London-based digital experience provider Qubit has built a machine-learning engine aimed to help marketers better target customers by revenue opportunities.

Announced today, the Qubit ML engine leverages predictive analytics and machine learning. 

In an interview with CMSWire, Bud Goswami, lead data scientist for Qubit, said the platform gives companies the ability to go "opportunity mining.” 

Personalized, Targeted Messages

With the machine learning engine, Qubit users can surface and rank segments of customers and then send them personalized messages.

"It helps marketers understand and influence their customers," Goswami told CMSWire. 

Qubit ML provides a range of programmatic experiences for those targeted customers rather than offering experiences without context, he added.

"There are obviously a million ways to slice and dice data," Goswami said. "But a lot of it has been isolated from business relevance. OK, so you have this information. What are you going to do next?"

Not knowing that answer can "lead to inefficiencies," he added.

Qubit Uses Behavioral Data

Bud Goswami
Bud Goswami

Qubit's digital experience management platform collects a range of first-party behavioral data for visitors across all digital channels. 

Its data pipeline validates the data and then makes it available for consumption, Goswami told CMSWire.

The machine-learning engine layer will help marketers understand missing revenue opportunities. 

  • Why are they not converting? 
  • Do they need better product recommendations or a better-targeted email?

"You can communicate directly with them on the Qubit app," Goswami said.

Learning Opportunities

Qubit machine learning
Qubit machine learning

Goswami said customer discovery, experiences and the measurement of those experiences sit on top of data collection and a data service pipeline, explaining:

"This closed feedback loop of end-to-end data collection and machine-learning measurement is a strength of Qubit's as opposed to the rest of the marketplace. We really don't like to say, 'Do business with us because of machine learning.' Machine learning works better as a tool for marketers by allowing them to ask the next question." 

Design Workflows

Qubit, through a new experience design workflow, also allows users to define rules for digital experiences and bring in developers to deploy.

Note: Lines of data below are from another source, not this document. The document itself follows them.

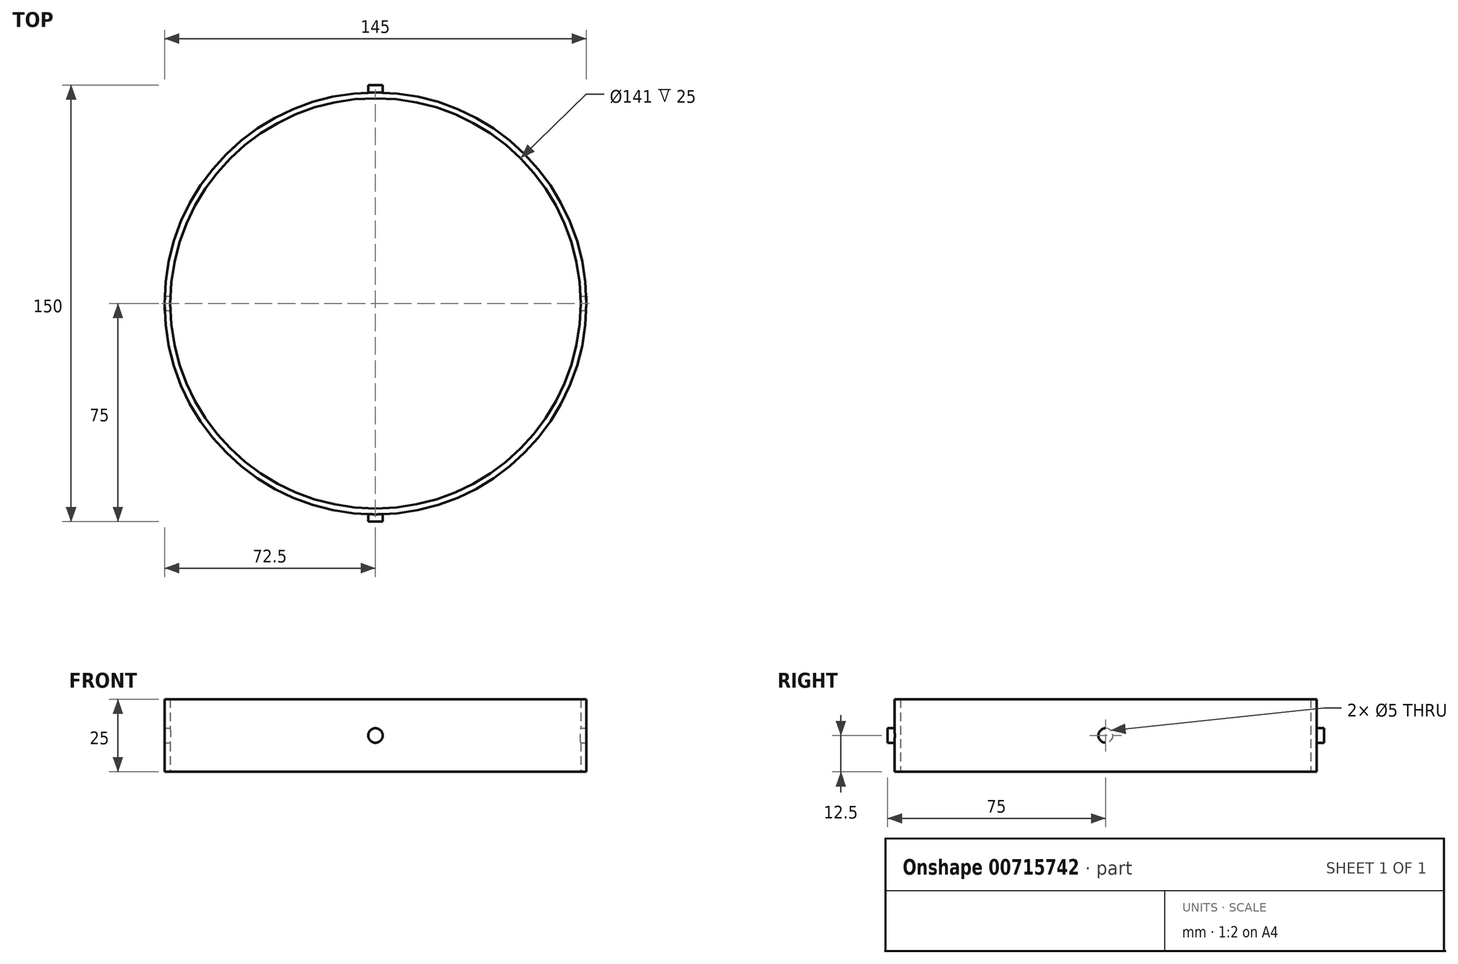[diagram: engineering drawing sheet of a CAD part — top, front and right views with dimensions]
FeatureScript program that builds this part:
annotation { "Feature Type Name" : "Feature", "Feature Type Description" : "" }
export const myFeature = defineFeature(function(context is Context, id is Id, definition is map)
    precondition{}
    {
        {
            var Q0;
            Q0=qCreatedBy(makeId("Top.planeOp"),FACE);
            var sketch = newSketch(context, id + "F0", { "sketchPlane" : qUnion([Q0])});
            skCircle(sketch, "E0", {"center": v(0, 0) * mm, "radius": 72.5 * mm});
            skCircle(sketch, "E1", {"center": v(0, 0) * mm, "radius": 70.5 * mm});
            skSolve(sketch);
        }
        {
            var Q0;
            Q0 = qSketchRegion(id + "F0", true);
            extrude(context, id + "F1", {"entities" : qUnion([Q0]), "depth" : 25 * mm, "offsetDistance" : 25 * mm, "symmetric" : true});
        }
        {
            var Q0;
            Q0=qCreatedBy(makeId("Front.planeOp"),FACE);
            var sketch = newSketch(context, id + "F2", { "sketchPlane" : qUnion([Q0])});
            skCircle(sketch, "E2", {"center": v(0, 0) * mm, "radius": 2.5 * mm});
            skSolve(sketch);
        }
        {
            var Q0;
            Q0 = qSketchRegion(id + "F2", true);
            extrude(context, id + "F3", {"entities" : qUnion([Q0]), "operationType" : NewBodyOperationType.ADD, "depth" : 150 * mm, "offsetDistance" : 25 * mm, "symmetric" : true});
        }
        {
            var Q0;
            Q0 = qSketchRegion(id + "F2", true);
            var Q1;
            Q1=makeQuery(id+"F1.opExtrude","SWEPT_FACE",FACE,{"disambiguationData":[OSD([sQuery(id+"F0.wireOp",EDGE,"E1")])]});
            var Q2;
            Q2=makeQuery(id+"F1.opExtrude","SWEPT_FACE",FACE,{"disambiguationData":[OSD([sQuery(id+"F0.wireOp",EDGE,"E1")])]});
            extrude(context, id + "F4", {"entities" : qUnion([Q0]), "operationType" : NewBodyOperationType.REMOVE, "endBound" : BoundingType.UP_TO_SURFACE, "oppositeDirection" : true, "depth" : 25 * mm, "endBoundEntityFace" : qUnion([Q1]), "offsetDistance" : 25 * mm, "hasSecondDirection" : true, "secondDirectionBound" : BoundingType.UP_TO_SURFACE, "secondDirectionOppositeDirection" : false, "secondDirectionDepth" : 25 * mm, "secondDirectionBoundEntityFace" : qUnion([Q2])});
        }
        {
            var Q0;
            Q0=qCreatedBy(makeId("Right.planeOp"),FACE);
            var sketch = newSketch(context, id + "F5", { "sketchPlane" : qUnion([Q0])});
            skCircle(sketch, "E3", {"center": v(0, 0) * mm, "radius": 2.5 * mm});
            skSolve(sketch);
        }
        {
            var Q0;
            Q0 = qSketchRegion(id + "F5", true);
            extrude(context, id + "F6", {"entities" : qUnion([Q0]), "operationType" : NewBodyOperationType.REMOVE, "endBound" : BoundingType.THROUGH_ALL, "oppositeDirection" : true, "depth" : 25 * mm, "offsetDistance" : 25 * mm, "hasSecondDirection" : true, "secondDirectionBound" : BoundingType.THROUGH_ALL, "secondDirectionOppositeDirection" : false, "secondDirectionDepth" : 25 * mm});
        }
    });
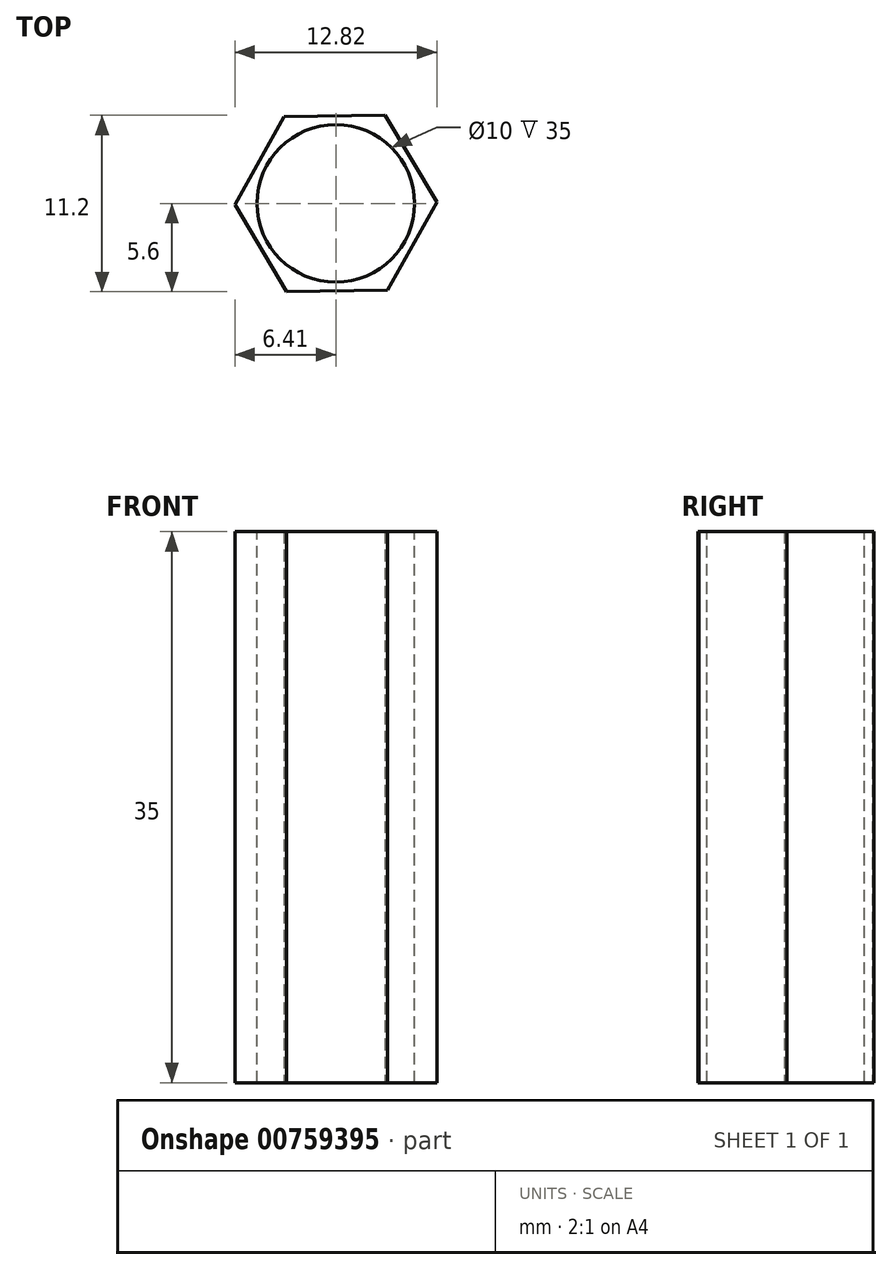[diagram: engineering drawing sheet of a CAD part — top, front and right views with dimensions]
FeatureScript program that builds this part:
annotation { "Feature Type Name" : "Feature", "Feature Type Description" : "" }
export const myFeature = defineFeature(function(context is Context, id is Id, definition is map)
    precondition{}
    {
        {
            var Q0;
            Q0=qCreatedBy(makeId("Top.planeOp"),FACE);
            var sketch = newSketch(context, id + "F0", { "sketchPlane" : qUnion([Q0])});
            skCircle(sketch, "E0.cCircle", {"center": v(0, 0) * mm, "radius": 5.55 * mm, "construction": true});
            skLineSegment(sketch, "E0.0", {"start": v(-6.41, -0.08) * mm, "end": v(-3.28, 5.51) * mm});
            skLineSegment(sketch, "E0.1", {"start": v(-3.28, 5.51) * mm, "end": v(3.14, 5.6) * mm});
            skLineSegment(sketch, "E0.2", {"start": v(3.14, 5.6) * mm, "end": v(6.41, 0.08) * mm});
            skLineSegment(sketch, "E0.3", {"start": v(6.41, 0.08) * mm, "end": v(3.28, -5.51) * mm});
            skLineSegment(sketch, "E0.4", {"start": v(3.28, -5.51) * mm, "end": v(-3.14, -5.6) * mm});
            skLineSegment(sketch, "E0.5", {"start": v(-3.14, -5.6) * mm, "end": v(-6.41, -0.08) * mm});
            skPoint(sketch, "E0.0.midPoint", {"position": v(-4.85, 2.72) * mm});
            skSolve(sketch);
        }
        {
            var Q0;
            Q0 = qSketchRegion(id + "F0", true);
            extrude(context, id + "F1", {"entities" : qUnion([Q0]), "depth" : 35 * mm, "offsetDistance" : 25 * mm});
        }
        {
            var Q0;
            Q0=makeQuery(id+"F1.opExtrude","CAP_FACE",FACE,{"disambiguationData":[OSD([sQuery(id+"F0.wireOp",EDGE,"E0.0"),sQuery(id+"F0.wireOp",EDGE,"E0.1"),sQuery(id+"F0.wireOp",EDGE,"E0.2"),sQuery(id+"F0.wireOp",EDGE,"E0.3"),sQuery(id+"F0.wireOp",EDGE,"E0.4"),sQuery(id+"F0.wireOp",EDGE,"E0.5")])],"isStart":false});
            var sketch = newSketch(context, id + "F2", { "sketchPlane" : qUnion([Q0])});
            skCircle(sketch, "E1", {"center": v(0, 0) * mm, "radius": 5 * mm});
            skSolve(sketch);
        }
        {
            var Q0;
            Q0 = qSketchRegion(id + "F2", true);
            var Q1;
            Q1=makeQuery(id+"F2.imprint","IMPRINT",FACE,{"disambiguationData":[TD([[makeQuery(id+"F2.imprint","IMPRINT",EDGE,{"derivedFrom":sQuery(id+"F2.wireOp",EDGE,"E1")}),1.0]])]});
            extrude(context, id + "F3", {"entities" : qUnion([Q0, Q1]), "operationType" : NewBodyOperationType.REMOVE, "oppositeDirection" : true, "depth" : 35 * mm, "offsetDistance" : 25 * mm});
        }
    });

Qubit officials said they A/B tested more than 2,000 e-commerce experiments and found abandonment recovery, social proof messaging and product recommendations as great tools for revenue growth. 

Qubit also announced today increased support for seasonal or time-sensitive customer segments, like Halloween- or Christmas-driven businesses. This update follows the spring release that included Qubit Live Tap, which gives companies access to all customer data in Qubit Visitor Cloud. 

Qubit closed a $40 million Series C funding round led by Goldman Sachs earlier this year. To date, Qubit has received more than $76 million from Goldman Sachs, Accel, Sapphire Ventures, Balderton Capital and Salesforce Ventures. 

“We’re seeing continued change in how consumers interact with brands," Graham Cooke, CEO and founder of Qubit, said in a statement. "The need to build a more complete customer understanding, and to have a robust and agile technology platform that helps deliver the right experiences, is imperative."

All enhancements are expected to be available in November.